Text shown:
What do we call those wonderful people who share their life story, their dreams and their failures with us? For most of my career, I have referred to them generically as “respondents.” In fact, “respondents” has been a pretty universal term for these kind folks.
But over the past couple of years, I have begun to question that terminology. It seems to be a holdover from quantitative research where a researcher poses a question and the subject dutifully “responds” accordingly. This imagery seems somehow appropriate for quantitative survey research but strangely inappropriate for qualitative research.
In qualitative research, we engage in dialogue rather than a structured question-response format. In this limited sense, I suppose, “respondent” has always been a bit of a misnomer.

Exercise directions: Carry on the piece about calling qualitative research participants "respondents," starting right after its last sentence.

Listing:
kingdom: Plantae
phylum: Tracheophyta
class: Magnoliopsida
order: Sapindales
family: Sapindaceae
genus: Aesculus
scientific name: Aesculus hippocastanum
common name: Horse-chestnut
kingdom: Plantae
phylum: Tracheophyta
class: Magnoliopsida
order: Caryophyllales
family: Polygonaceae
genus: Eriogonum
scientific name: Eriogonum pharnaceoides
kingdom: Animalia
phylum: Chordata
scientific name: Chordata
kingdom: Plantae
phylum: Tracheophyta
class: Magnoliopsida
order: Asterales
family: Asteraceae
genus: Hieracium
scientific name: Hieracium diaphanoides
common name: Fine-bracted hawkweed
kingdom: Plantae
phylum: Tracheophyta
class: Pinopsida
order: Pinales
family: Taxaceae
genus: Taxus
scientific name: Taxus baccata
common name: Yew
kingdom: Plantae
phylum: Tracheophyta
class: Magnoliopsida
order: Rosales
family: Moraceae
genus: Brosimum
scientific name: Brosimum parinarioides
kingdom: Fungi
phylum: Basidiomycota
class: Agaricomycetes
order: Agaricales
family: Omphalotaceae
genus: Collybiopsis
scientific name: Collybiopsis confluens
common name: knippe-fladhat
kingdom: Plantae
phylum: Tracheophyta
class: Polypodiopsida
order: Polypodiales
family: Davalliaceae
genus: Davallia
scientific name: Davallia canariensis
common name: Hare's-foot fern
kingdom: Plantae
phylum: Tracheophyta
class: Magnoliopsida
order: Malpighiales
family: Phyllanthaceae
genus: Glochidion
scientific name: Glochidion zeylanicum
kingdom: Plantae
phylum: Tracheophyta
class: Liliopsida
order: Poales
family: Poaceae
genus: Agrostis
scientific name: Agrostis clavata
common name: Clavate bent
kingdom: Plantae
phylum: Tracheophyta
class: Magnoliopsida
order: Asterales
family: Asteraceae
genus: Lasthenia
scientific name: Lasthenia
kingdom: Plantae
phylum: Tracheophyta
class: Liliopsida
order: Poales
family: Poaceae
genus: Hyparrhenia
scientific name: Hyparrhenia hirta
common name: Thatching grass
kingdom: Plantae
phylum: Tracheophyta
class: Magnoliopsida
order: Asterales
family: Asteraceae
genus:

The output:
In today’s world of online qualitative research and the exploding array of methods available to us, the subjects are becoming more and more active. Nowadays, we typically ask them to have a dialogue with us over some period of time using a bulletin board focus group, webcam focus group or in doing mobile qualitative research. More than ever, we are even less likely to ask these research subjects to simply respond; we are much more likely to ask them to participate fully in research, which reveals much more about them than simple responses to a survey.
Finally, acknowledging our research subjects as “participants” is much more gratifying and respectful of them than referring to them as merely “respondents.” Pavlov’s dog was a respondent in the purest sense. These people who sometimes bare their souls should be considered something better. As for me, I’ll call them “participants.” What about you? I would love to hear your thoughts in the comments below.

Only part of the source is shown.